- **Directive**
In full and exactly, reproduce the entries below, but omit the pictures.

Saved entries
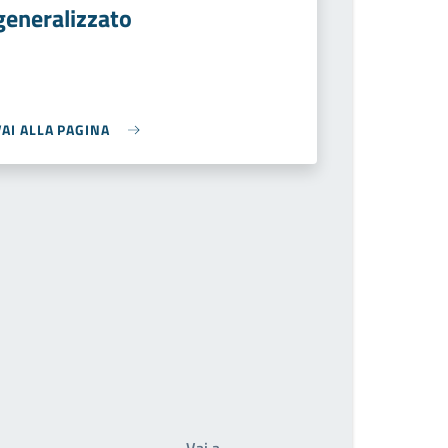
generalizzato
VAI ALLA PAGINA
Write the page number you wan
Vai a…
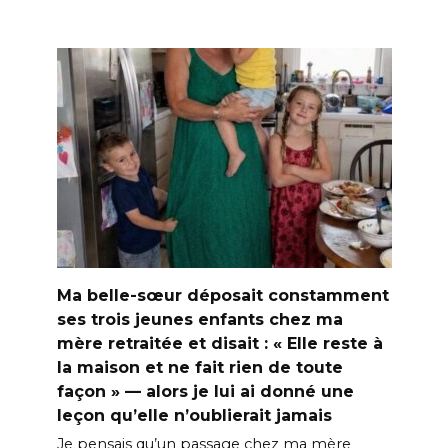
Ma belle-sœur déposait constamment
ses trois jeunes enfants chez ma
mère retraitée et disait : « Elle reste à
la maison et ne fait rien de toute
façon » — alors je lui ai donné une
leçon qu’elle n’oublierait jamais
Je pensais qu’un passage chez ma mère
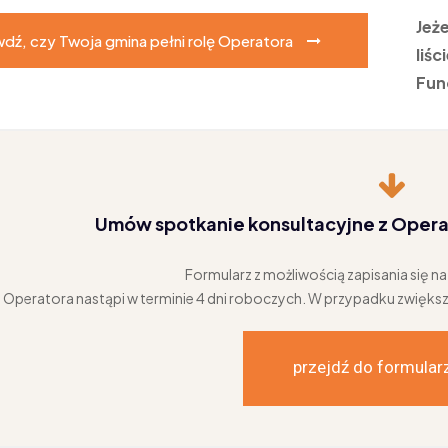
Jeż
dź, czy Twoja gmina pełni rolę Operatora
liś
Fun
Umów spotkanie konsultacyjne z Oper
Formularz z możliwością zapisania się n
 Operatora nastąpi w terminie 4 dni roboczych. W przypadku zwiększ
przejdź do formular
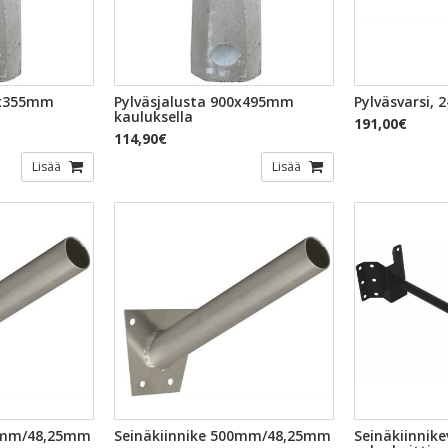
TSELU
PIKAKATSELU
PI
0x355mm
Pylväsjalusta 900x495mm
Pylväsvarsi, 
kauluksella
191,00€
114,90€
Lisää
Lisää
TSELU
PIKAKATSELU
PI
50mm/48,25mm
Seinäkiinnike 500mm/48,25mm
Seinäkiinnike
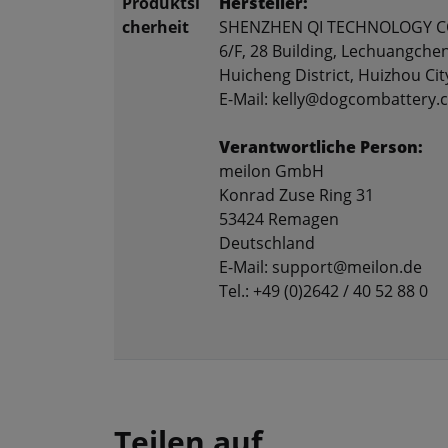
Produktsi
Hersteller:
cherheit
SHENZHEN QI TECHNOLOGY CO
6/F, 28 Building, Lechuangche
Huicheng District, Huizhou Ci
E-Mail: kelly@dogcombattery
Verantwortliche Person:
meilon GmbH
Konrad Zuse Ring 31
53424 Remagen
Deutschland
E-Mail: support@meilon.de
Tel.: +49 (0)2642 / 40 52 88 0
Teilen auf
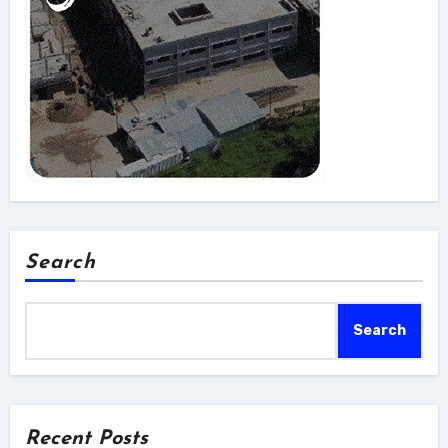
Search
Search
Recent Posts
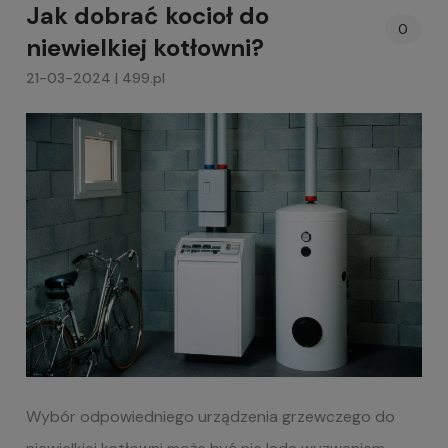
Jak dobrać kocioł do
0
niewielkiej kotłowni?
21-03-2024 | 499.pl
Wybór odpowiedniego urządzenia grzewczego do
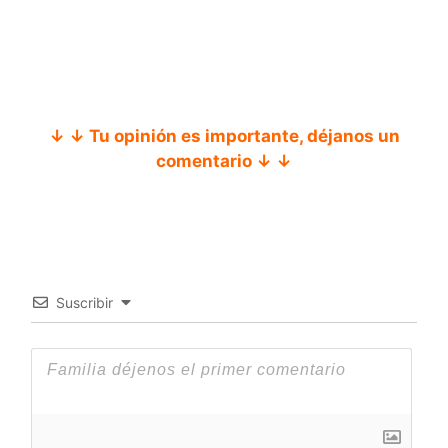
↓ ↓ Tu opinión es importante, déjanos un
comentario ↓ ↓
Suscribir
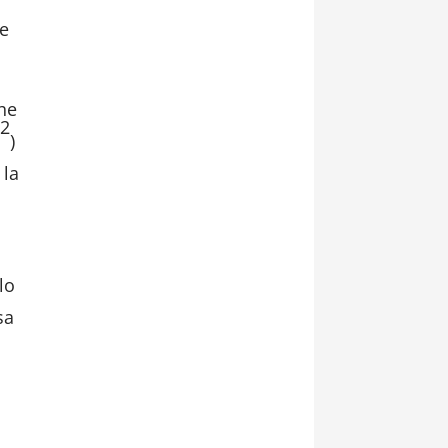
ne
che
2
m
)
 la
lo
sa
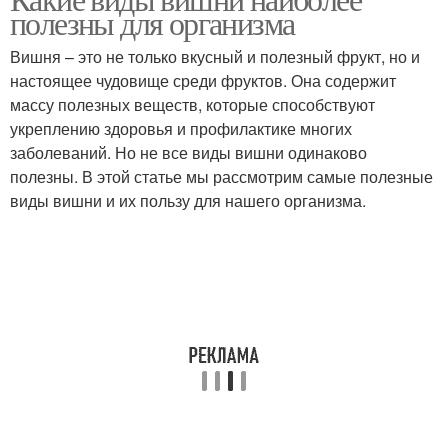
полезны для организма
Вишня – это не только вкусный и полезный фрукт, но и
настоящее чудовище среди фруктов. Она содержит
массу полезных веществ, которые способствуют
укреплению здоровья и профилактике многих
заболеваний. Но не все виды вишни одинаково
полезны. В этой статье мы рассмотрим самые полезные
виды вишни и их пользу для нашего организма.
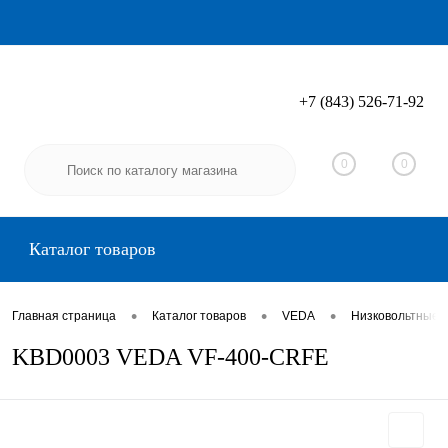
+7 (843) 526-71-92
Вход
Регистрация
0
0
Каталог товаров
•
•
•
Главная страница
Каталог товаров
VEDA
Низковольтные 
KBD0003 VEDA VF-400-CRFE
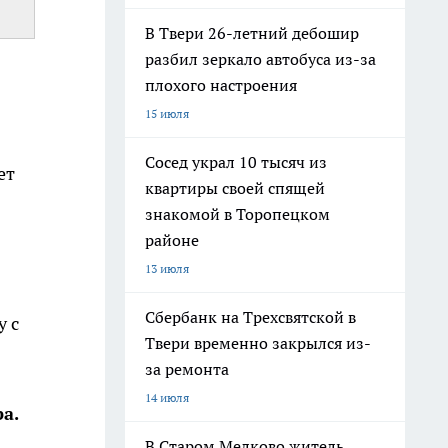
В Твери 26-летний дебошир
разбил зеркало автобуса из-за
плохого настроения
15 июля
Сосед украл 10 тысяч из
ет
квартиры своей спящей
знакомой в Торопецком
районе
13 июля
Сбербанк на Трехсвятской в
у с
Твери временно закрылся из-
за ремонта
14 июля
а.
В Старом Мелково житель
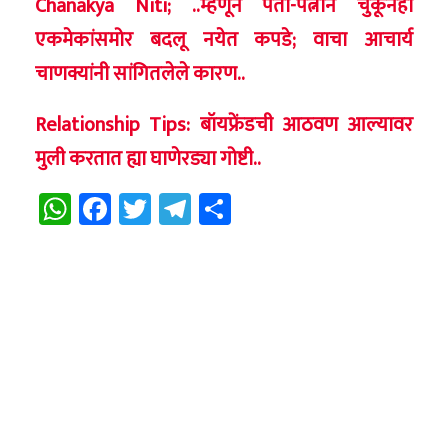
Chanakya Niti; ..म्हणून पती-पत्नीने चुकूनही
एकमेकांसमोर बदलू नयेत कपडे; वाचा आचार्य
चाणक्यांनी सांगितलेले कारण..
Relationship Tips: बॉयफ्रेंडची आठवण आल्यावर
मुली करतात ह्या घाणेरड्या गोष्टी..
WhatsApp
Facebook
Twitter
Telegram
Share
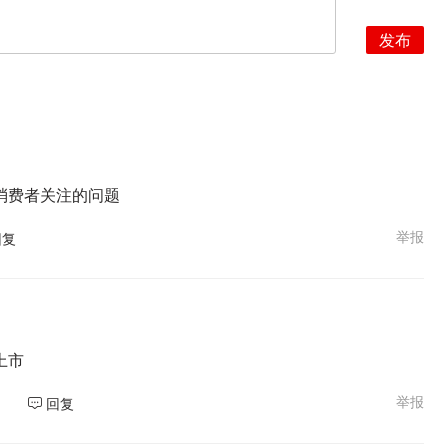
发布
消费者关注的问题
举报
回复
上市
举报
回复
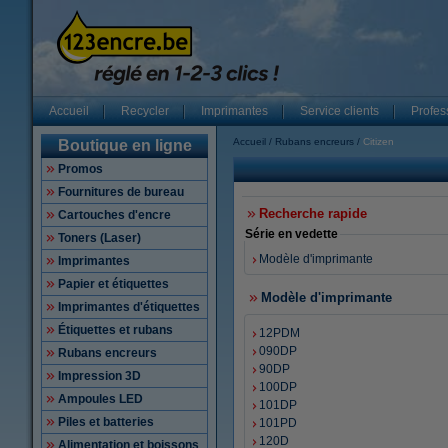
Accueil
Recycler
Imprimantes
Service clients
Profes
Accueil
Rubans encreurs
Citizen
Boutique en ligne
Promos
Fournitures de bureau
Recherche rapide
Cartouches d'encre
Série en vedette
Toners (Laser)
Modèle d'imprimante
Imprimantes
Papier et étiquettes
Modèle d'imprimante
Imprimantes d'étiquettes
Étiquettes et rubans
12PDM
090DP
Rubans encreurs
90DP
Impression 3D
100DP
Ampoules LED
101DP
Piles et batteries
101PD
120D
Alimentation et boissons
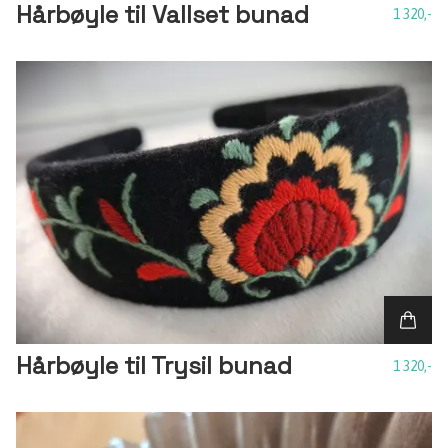
Hårbøyle til Vallset bunad
1 320,-
Hårbøyle til Trysil bunad
1 320,-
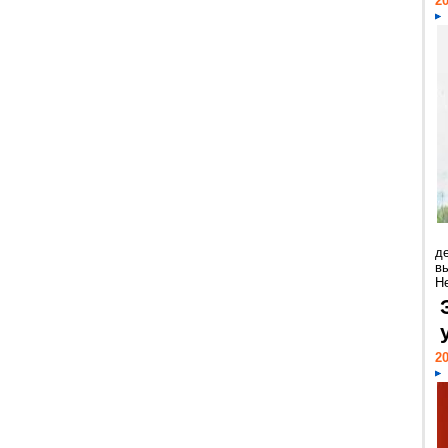
20
д
в
Н
20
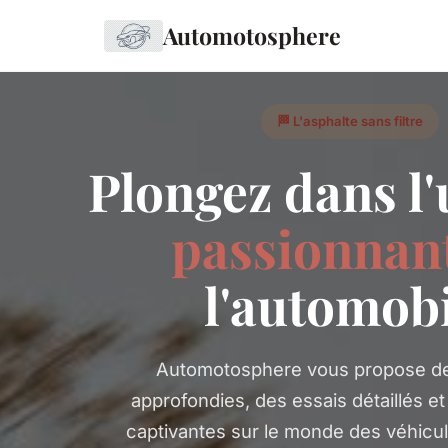
Automotosphere
🏁 L'asphalte sans filtre
Plongez dans l'
passionnan
l'automobi
Automotosphere vous propose de
approfondies, des essais détaillés et
captivantes sur le monde des véhicu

- **Output below**
generalizzato
VAI ALLA PAGINA
Write the page number you wan
Vai a…
Ma belle-sœur déposait constamment
ses trois jeunes enfants chez ma
mère retraitée et disait : « Elle reste à
la maison et ne fait rien de toute
façon » — alors je lui ai donné une
leçon qu’elle n’oublierait jamais
Je pensais qu’un passage chez ma mère
Jeż
dź, czy Twoja gmina pełni rolę Operatora
liś
Fun
Umów spotkanie konsultacyjne z Oper
Formularz z możliwością zapisania się n
 Operatora nastąpi w terminie 4 dni roboczych. W przypadku zwiększ
przejdź do formular
TSELU
PIKAKATSELU
PI
0x355mm
Pylväsjalusta 900x495mm
Pylväsvarsi, 
kauluksella
191,00€
114,90€
Lisää
Lisää
TSELU
PIKAKATSELU
PI
50mm/48,25mm
Seinäkiinnike 500mm/48,25mm
Seinäkiinnike
Produktsi
Hersteller:
cherheit
SHENZHEN QI TECHNOLOGY CO
6/F, 28 Building, Lechuangche
Huicheng District, Huizhou Ci
E-Mail: kelly@dogcombattery
Verantwortliche Person:
meilon GmbH
Konrad Zuse Ring 31
53424 Remagen
Deutschland
E-Mail: support@meilon.de
Tel.: +49 (0)2642 / 40 52 88 0
Teilen auf
Search
Search
Recent Posts
Jak dobrać kocioł do
0
niewielkiej kotłowni?
21-03-2024 | 499.pl
Wybór odpowiedniego urządzenia grzewczego do
↓ ↓ Tu opinión es importante, déjanos un
comentario ↓ ↓
Suscribir
ne
che
2
m
)
 la
lo
sa
полезны для организма
Вишня – это не только вкусный и полезный фрукт, но и
настоящее чудовище среди фруктов. Она содержит
массу полезных веществ, которые способствуют
укреплению здоровья и профилактике многих
заболеваний. Но не все виды вишни одинаково
полезны. В этой статье мы рассмотрим самые полезные
виды вишни и их пользу для нашего организма.
+7 (843) 526-71-92
Вход
Регистрация
0
0
Каталог товаров
•
•
•
Главная страница
Каталог товаров
VEDA
Низковольтные 
KBD0003 VEDA VF-400-CRFE
В Твери 26-летний дебошир
разбил зеркало автобуса из-за
плохого настроения
15 июля
Сосед украл 10 тысяч из
ет
квартиры своей спящей
знакомой в Торопецком
районе
13 июля
Сбербанк на Трехсвятской в
у с
Твери временно закрылся из-
за ремонта
14 июля
а.
В Старом Мелково житель
Chanakya Niti; ..म्हणून पती-पत्नीने चुकूनही
एकमेकांसमोर बदलू नयेत कपडे; वाचा आचार्य
चाणक्यांनी सांगितलेले कारण..
Relationship Tips: बॉयफ्रेंडची आठवण आल्यावर
मुली करतात ह्या घाणेरड्या गोष्टी..
WhatsApp
Facebook
Twitter
Telegram
Share
发布
消费者关注的问题
举报
回复
上市
举报
回复
Accueil
Recycler
Imprimantes
Service clients
Profes
Accueil
Rubans encreurs
Citizen
Boutique en ligne
Promos
Fournitures de bureau
Recherche rapide
Cartouches d'encre
Série en vedette
Toners (Laser)
Modèle d'imprimante
Imprimantes
Papier et étiquettes
Modèle d'imprimante
Imprimantes d'étiquettes
Étiquettes et rubans
12PDM
090DP
Rubans encreurs
90DP
Impression 3D
100DP
Ampoules LED
101DP
Piles et batteries
101PD
120D
Alimentation et boissons
Hårbøyle til Vallset bunad
1 320,-
Hårbøyle til Trysil bunad
1 320,-
20
д
в
Н
20
Automotosphere
🏁 L'asphalte sans filtre
Plongez dans l'
passionnan
l'automobi
Automotosphere vous propose de
approfondies, des essais détaillés et
captivantes sur le monde des véhicu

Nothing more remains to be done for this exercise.